ABF would be an easy decision for any buyer. Well run, awash in cash, and cheap! On a standalone basis or as a potential buyout, Arkansas Best makes a lot of sense. And Schacht Value is not alone in this belief.

Gurus Michael Price and Arnold Van Den Berg have purchased Arkansas Best shares in recent months. We’ll hitch a ride with these guys any day.

Disclosure: The author owned shares of Arkansas Best personally and on behalf of clients at the time of publication.

About the author:

Henry W. Schacht
Henry W. Schacht, CFA is the founder of Schacht Value Investors, an investment management firm serving individuals and institutions. He currently serves as President and Chief Investment Officer. He earned his MBA at the University Of Chicago Graduate School of Business and a BBA in finance from the University of Notre Dame. Mr. Schacht is a member of the Association for Investment Management & Research (AIMR), the Investment Analysts Society of Chicago (IASC), and the National Association of Corporate Directors (NACD).

Rating: 3.5/5 (19 votes)


Dude - 12 years ago    Report SPAM
My opinion of the removals and trucking business is that intense competition will remain forever.
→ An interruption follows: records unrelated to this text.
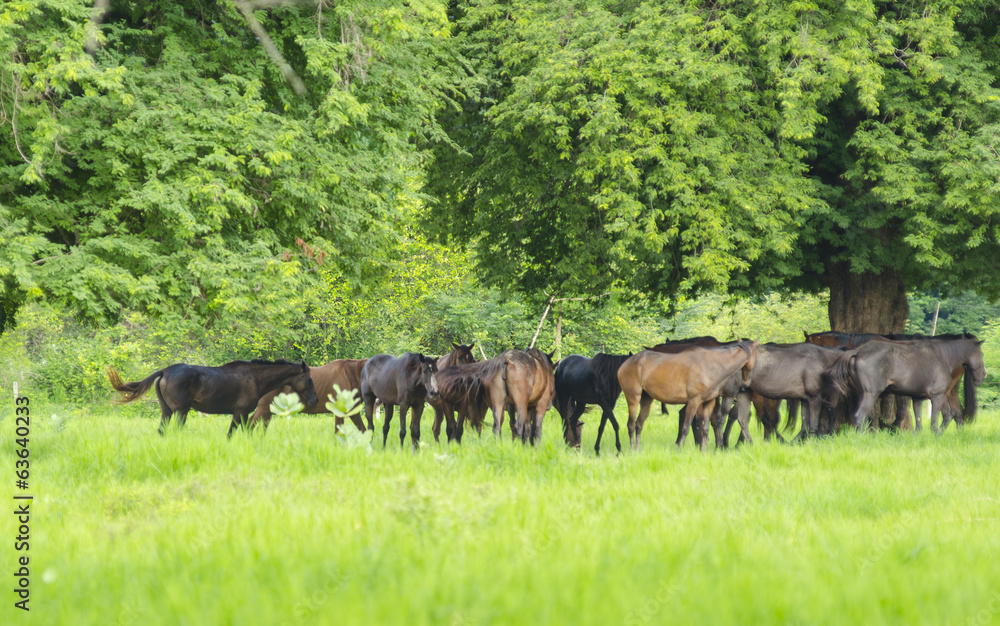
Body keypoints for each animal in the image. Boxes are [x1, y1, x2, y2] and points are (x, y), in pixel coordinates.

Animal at [106, 358, 316, 436]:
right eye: (308, 379)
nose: (315, 400)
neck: (254, 378)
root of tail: (165, 371)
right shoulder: (240, 412)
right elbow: (233, 433)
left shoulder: (243, 414)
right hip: (181, 410)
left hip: (166, 411)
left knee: (162, 431)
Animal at [616, 338, 756, 450]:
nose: (746, 384)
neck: (711, 365)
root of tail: (626, 363)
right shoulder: (694, 401)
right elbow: (687, 427)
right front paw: (680, 449)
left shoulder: (708, 402)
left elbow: (705, 428)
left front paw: (704, 451)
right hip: (633, 399)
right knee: (631, 425)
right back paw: (632, 450)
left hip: (647, 399)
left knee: (639, 424)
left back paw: (638, 450)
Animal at [824, 334, 988, 432]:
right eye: (981, 354)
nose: (983, 376)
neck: (942, 357)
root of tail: (858, 351)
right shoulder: (937, 396)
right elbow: (937, 420)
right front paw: (936, 434)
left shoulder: (917, 398)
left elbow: (920, 423)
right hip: (871, 394)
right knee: (860, 415)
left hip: (861, 394)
Unlike the parcel delivery business, barriers to entry in these industries are minimal (one man with one truck can win business immediately), an expanded network is valuable but not critical as partnerships with other truckers and train operators can overcome the need for one, and the service is broadly commodity-like (albeit that service levels may differentiate to some extent and a recognised name may invoke trust). These issues are more relevant in the retail market rather than commerical and government market where removalists and truckers win multi-year contracts. The other thing is that, in many respects, there are diseconomies of scale. The smaller the better because it may be easier to control costs and, importantly, you aren't forced to take all work to get your fleet working but can be selective in what moves or jobs are taken on, allowing the removalist/trucker to take on well paid or full margin jobs. This later factor is the price discipline factor. General demand for removalists/truckers play an important part in earnings - as this demand can go to use up all of any company's capacity and may result in some tight supply - and so earnings tend to be moderately cyclical. A very profitable listed Australian removalist is Wridgways Australia Limited (See www.wridgways.com.au)
Commodity - 12 years ago    Report SPAM
M Price is a genius . Master at buying distressed debt.
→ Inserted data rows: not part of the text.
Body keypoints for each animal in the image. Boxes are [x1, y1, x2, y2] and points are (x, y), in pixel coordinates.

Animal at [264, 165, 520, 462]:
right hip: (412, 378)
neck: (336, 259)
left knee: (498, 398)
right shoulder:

Truckers took a big hit in the 2001 recession.

Many went under.

Less competition for the survivors.

Is this peak earnings?
Hschacht - 12 years ago    Report SPAM
The lines between these various businesses are being blurred. And FedEx is using their reputation in parcel delivery advantageously in freight. Racing teams use FedEx to ship race cars these days. This is a long way from overnight letters. Why did gov't and businesses buy IBM computers when others made a similar quality machine for less? You can't get fired for buying IBM. Buy Brand X at your peril. The transport companies we follow point to customers wanting integrated seamless solutions. FedEx would not have purchased Watkins (or UPS/Overnite) if a partnership was as good or better. Why bother? There are economies of scale for those who run the business right.

Competition will always remain. But as ABF's Chairman said recently "All the dummies are out of business". That may be a slight exaggeration, but this is a more rational consolidated industry and that is good for the companies and investors. Thanks for your interest in my article.
Hschacht - 11 years ago    Report SPAM
Price raised his position by over 30% in the most recent quarter.